Recast every line in the rows below as a numbered list, skipping blank lines and omitting the pictures from your answer.

******

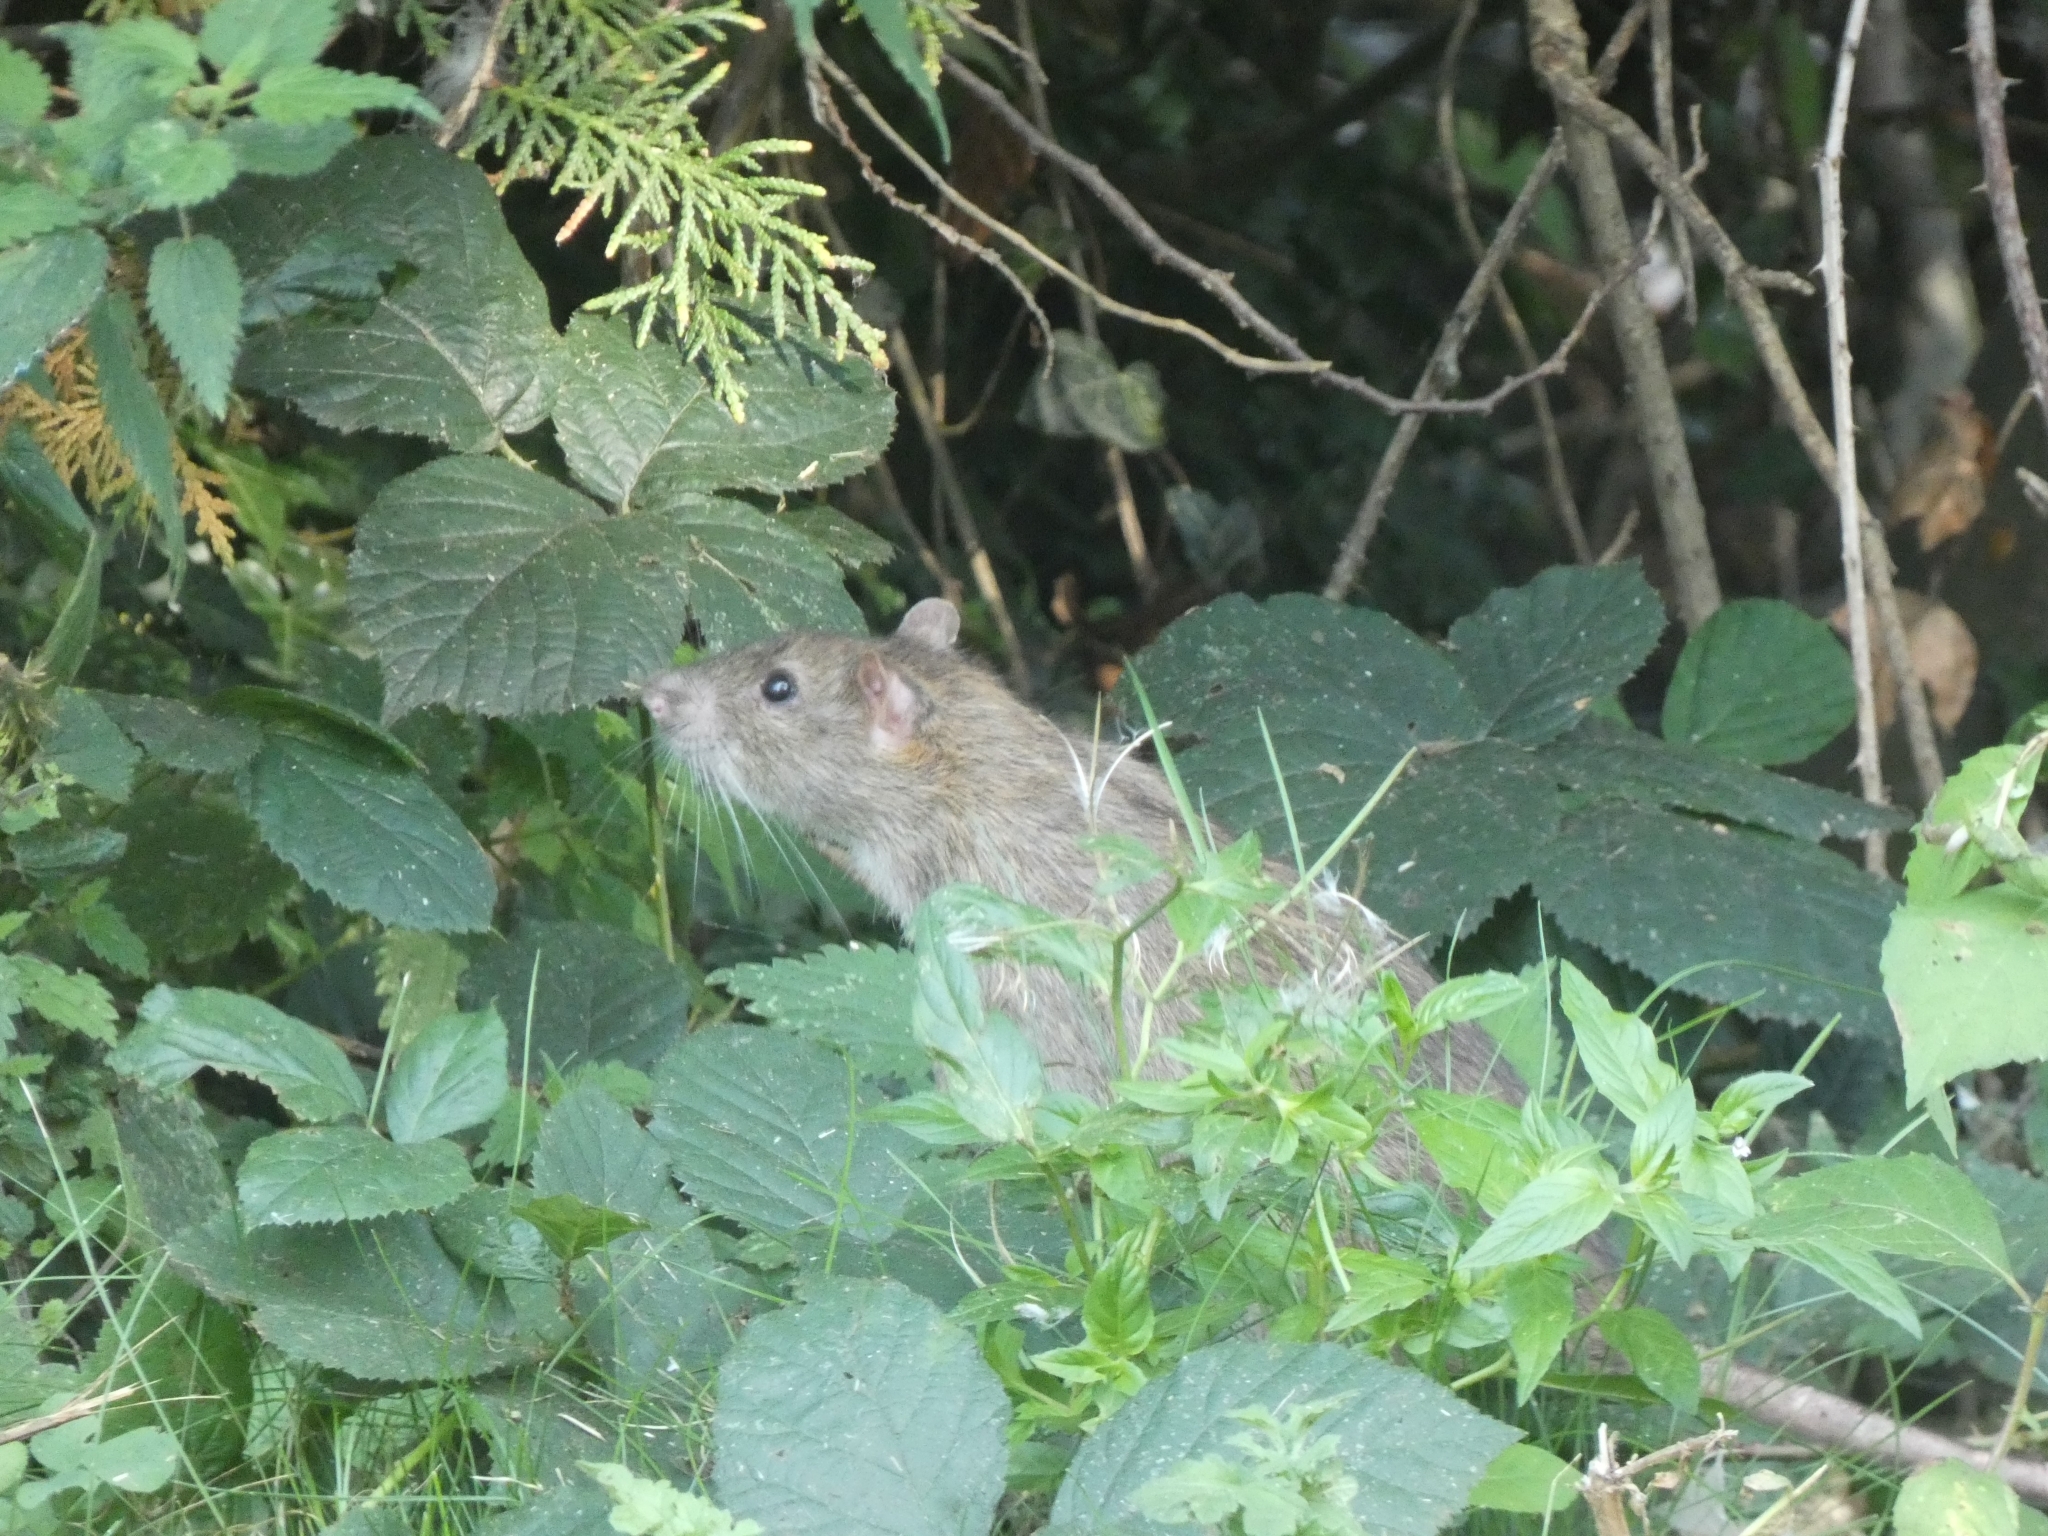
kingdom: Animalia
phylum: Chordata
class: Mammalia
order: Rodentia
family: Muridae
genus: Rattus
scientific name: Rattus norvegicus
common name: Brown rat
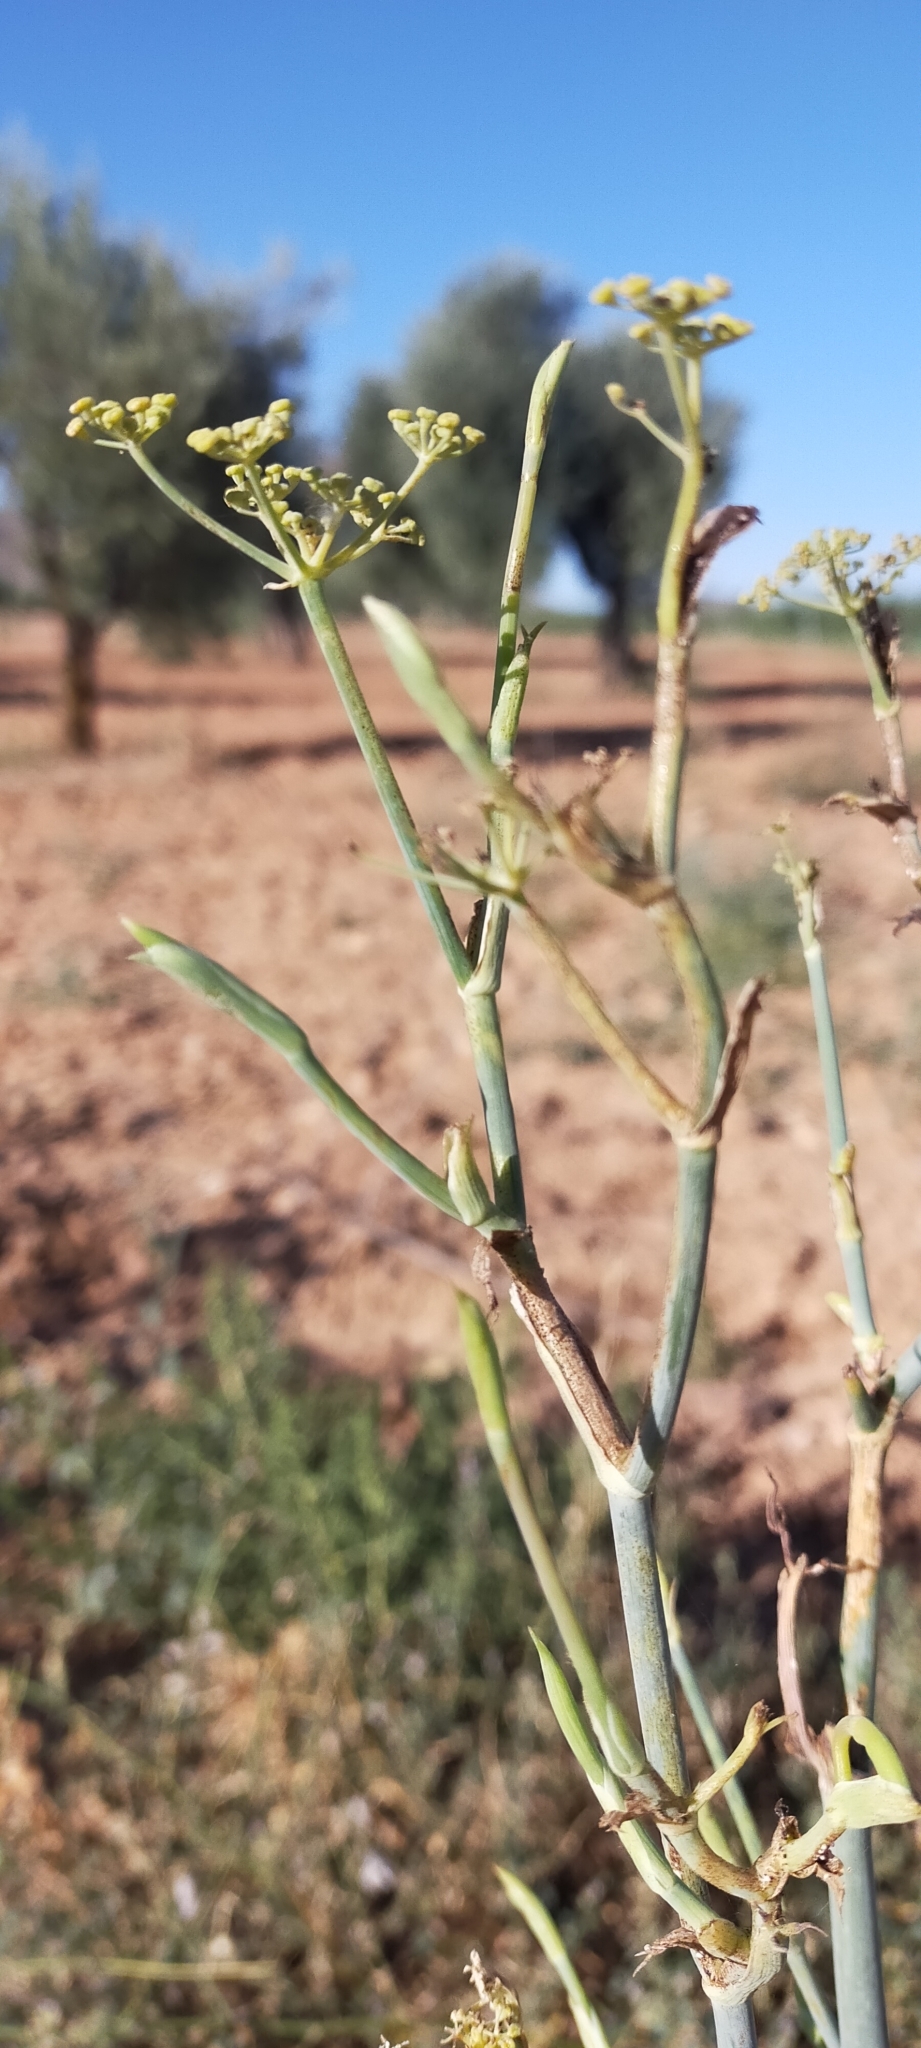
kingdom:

******

Task solution:
1. kingdom: Animalia
2. phylum: Chordata
3. class: Mammalia
4. order: Rodentia
5. family: Muridae
6. genus: Rattus
7. scientific name: Rattus norvegicus
8. common name: Brown rat
9. kingdom:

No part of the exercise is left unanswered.